> GIVEN ENTRIES
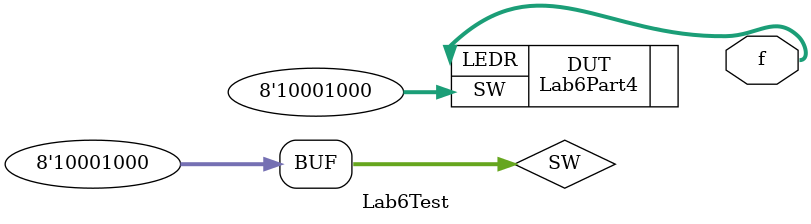
<source format=v>
/*
Author: Kyle Jarvis
Program Name: Lab 6 Test
Creation Date: 3/6/24
Date Last Updated: 3/6/24
Function: tests Lab 6 code
Method: Passes in binary numbers then records waveform 
Inputs: XX
Outputs: f
Comments:
*/

module Lab6Test(
output [3:0] f);

reg [7:0] SW;

Lab6Part4 DUT(.SW(SW), .LEDR(f));

initial
begin

//Adding two posotive numbers
SW[7:4] = 4'b0001;
SW[3:0] = 4'b0101;

#10;

SW[7:4] = 4'b1001;
SW[3:0] = 4'b0101;

#10;

SW[7:4] = 4'b1001;
SW[3:0] = 4'b1101;

#10;

SW[7:4] = 4'b1000;
SW[3:0] = 4'b1000;

#10;
end
endmodule 
</source>
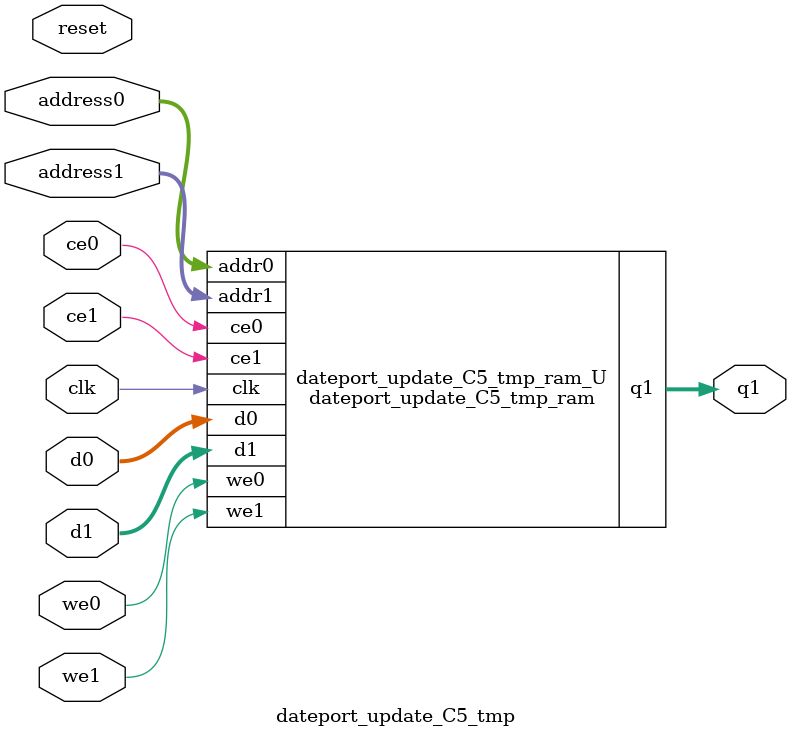
<source format=v>

`timescale 1 ns / 1 ps
module dateport_update_C5_tmp_ram (addr0, ce0, d0, we0, addr1, ce1, d1, we1, q1,  clk);

parameter DWIDTH = 32;
parameter AWIDTH = 5;
parameter MEM_SIZE = 25;

input[AWIDTH-1:0] addr0;
input ce0;
input[DWIDTH-1:0] d0;
input we0;
input[AWIDTH-1:0] addr1;
input ce1;
input[DWIDTH-1:0] d1;
input we1;
output reg[DWIDTH-1:0] q1;
input clk;

(* ram_style = "block" *)reg [DWIDTH-1:0] ram[MEM_SIZE-1:0];




always @(posedge clk)  
begin 
    if (ce0) 
    begin
        if (we0) 
        begin 
            ram[addr0] <= d0; 
        end 
    end
end


always @(posedge clk)  
begin 
    if (ce1) 
    begin
        if (we1) 
        begin 
            ram[addr1] <= d1; 
            q1 <= d1;
        end 
        else 
            q1 <= ram[addr1];
    end
end


endmodule


`timescale 1 ns / 1 ps
module dateport_update_C5_tmp(
    reset,
    clk,
    address0,
    ce0,
    we0,
    d0,
    address1,
    ce1,
    we1,
    d1,
    q1);

parameter DataWidth = 32'd32;
parameter AddressRange = 32'd25;
parameter AddressWidth = 32'd5;
input reset;
input clk;
input[AddressWidth - 1:0] address0;
input ce0;
input we0;
input[DataWidth - 1:0] d0;
input[AddressWidth - 1:0] address1;
input ce1;
input we1;
input[DataWidth - 1:0] d1;
output[DataWidth - 1:0] q1;



dateport_update_C5_tmp_ram dateport_update_C5_tmp_ram_U(
    .clk( clk ),
    .addr0( address0 ),
    .ce0( ce0 ),
    .d0( d0 ),
    .we0( we0 ),
    .addr1( address1 ),
    .ce1( ce1 ),
    .d1( d1 ),
    .we1( we1 ),
    .q1( q1 ));

endmodule


</source>
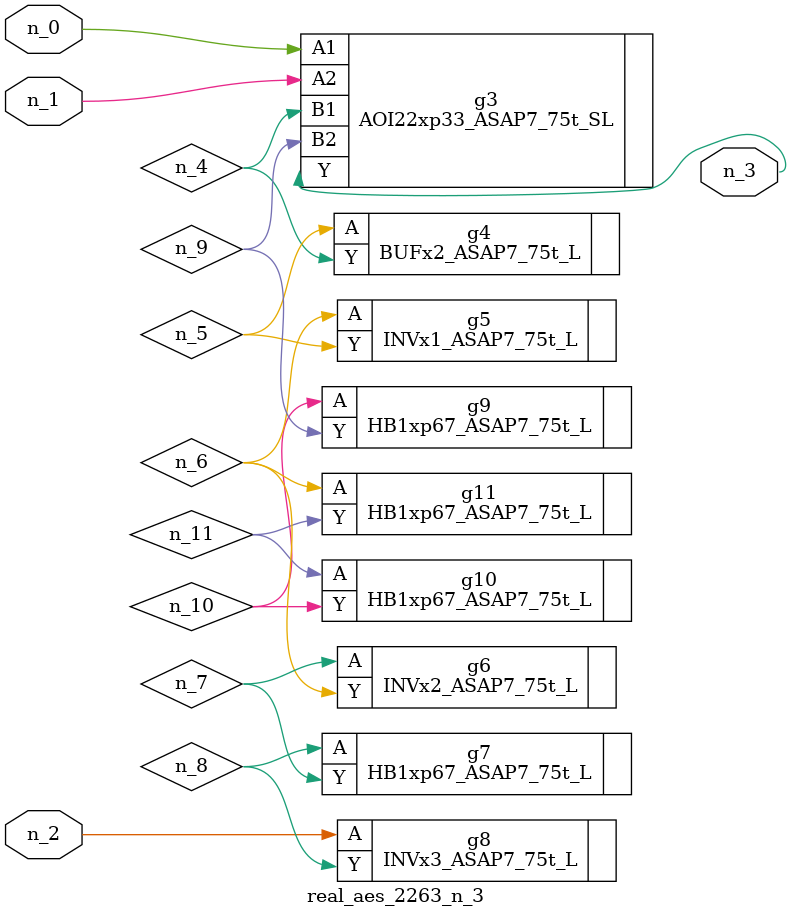
<source format=v>
module real_aes_2263_n_3 (n_0, n_2, n_1, n_3);
input n_0;
input n_2;
input n_1;
output n_3;
wire n_4;
wire n_5;
wire n_7;
wire n_9;
wire n_6;
wire n_8;
wire n_10;
wire n_11;
AOI22xp33_ASAP7_75t_SL g3 ( .A1(n_0), .A2(n_1), .B1(n_4), .B2(n_9), .Y(n_3) );
INVx3_ASAP7_75t_L g8 ( .A(n_2), .Y(n_8) );
BUFx2_ASAP7_75t_L g4 ( .A(n_5), .Y(n_4) );
INVx1_ASAP7_75t_L g5 ( .A(n_6), .Y(n_5) );
HB1xp67_ASAP7_75t_L g11 ( .A(n_6), .Y(n_11) );
INVx2_ASAP7_75t_L g6 ( .A(n_7), .Y(n_6) );
HB1xp67_ASAP7_75t_L g7 ( .A(n_8), .Y(n_7) );
HB1xp67_ASAP7_75t_L g9 ( .A(n_10), .Y(n_9) );
HB1xp67_ASAP7_75t_L g10 ( .A(n_11), .Y(n_10) );
endmodule
</source>
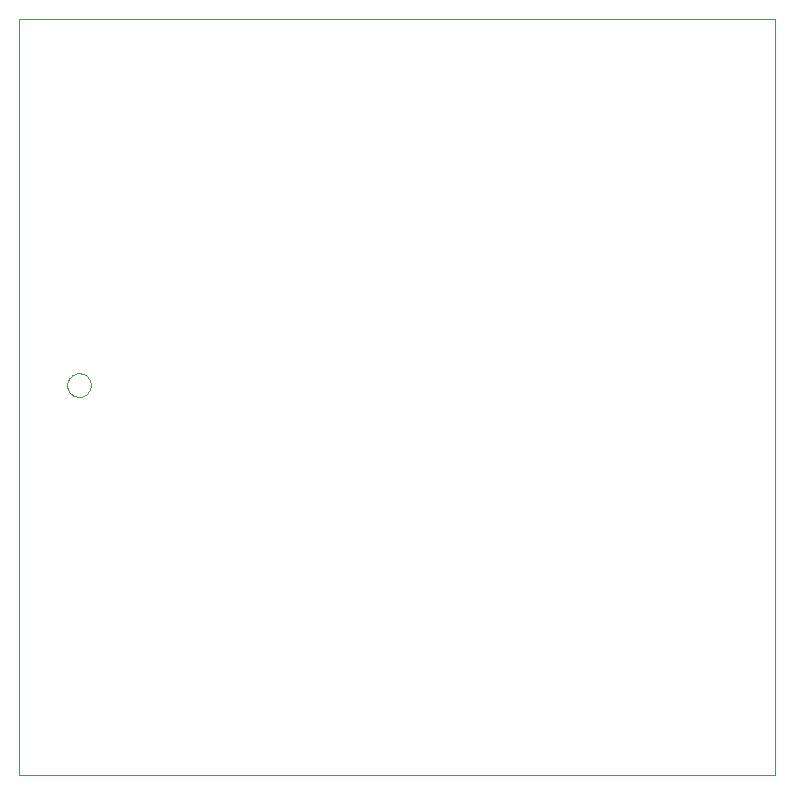
<source format=gbp>
G75*
G70*
%OFA0B0*%
%FSLAX24Y24*%
%IPPOS*%
%LPD*%
%AMOC8*
5,1,8,0,0,1.08239X$1,22.5*
%
%ADD10C,0.0000*%
D10*
X000101Y000101D02*
X000101Y025298D01*
X025298Y025298D01*
X025298Y000101D01*
X000101Y000101D01*
X001707Y013101D02*
X001709Y013140D01*
X001715Y013179D01*
X001725Y013217D01*
X001738Y013254D01*
X001755Y013289D01*
X001775Y013323D01*
X001799Y013354D01*
X001826Y013383D01*
X001855Y013409D01*
X001887Y013432D01*
X001921Y013452D01*
X001957Y013468D01*
X001994Y013480D01*
X002033Y013489D01*
X002072Y013494D01*
X002111Y013495D01*
X002150Y013492D01*
X002189Y013485D01*
X002226Y013474D01*
X002263Y013460D01*
X002298Y013442D01*
X002331Y013421D01*
X002362Y013396D01*
X002390Y013369D01*
X002415Y013339D01*
X002437Y013306D01*
X002456Y013272D01*
X002471Y013236D01*
X002483Y013198D01*
X002491Y013160D01*
X002495Y013121D01*
X002495Y013081D01*
X002491Y013042D01*
X002483Y013004D01*
X002471Y012966D01*
X002456Y012930D01*
X002437Y012896D01*
X002415Y012863D01*
X002390Y012833D01*
X002362Y012806D01*
X002331Y012781D01*
X002298Y012760D01*
X002263Y012742D01*
X002226Y012728D01*
X002189Y012717D01*
X002150Y012710D01*
X002111Y012707D01*
X002072Y012708D01*
X002033Y012713D01*
X001994Y012722D01*
X001957Y012734D01*
X001921Y012750D01*
X001887Y012770D01*
X001855Y012793D01*
X001826Y012819D01*
X001799Y012848D01*
X001775Y012879D01*
X001755Y012913D01*
X001738Y012948D01*
X001725Y012985D01*
X001715Y013023D01*
X001709Y013062D01*
X001707Y013101D01*
M02*

</source>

> PROBLEM TO SOLVE
Look above for the line holding "X002491Y013042D01*" and the line holding "X001738Y012948D01*", then output exactly those two lines and every line between them, nothing more.

> TASK OUTPUT
X002491Y013042D01*
X002483Y013004D01*
X002471Y012966D01*
X002456Y012930D01*
X002437Y012896D01*
X002415Y012863D01*
X002390Y012833D01*
X002362Y012806D01*
X002331Y012781D01*
X002298Y012760D01*
X002263Y012742D01*
X002226Y012728D01*
X002189Y012717D01*
X002150Y012710D01*
X002111Y012707D01*
X002072Y012708D01*
X002033Y012713D01*
X001994Y012722D01*
X001957Y012734D01*
X001921Y012750D01*
X001887Y012770D01*
X001855Y012793D01*
X001826Y012819D01*
X001799Y012848D01*
X001775Y012879D01*
X001755Y012913D01*
X001738Y012948D01*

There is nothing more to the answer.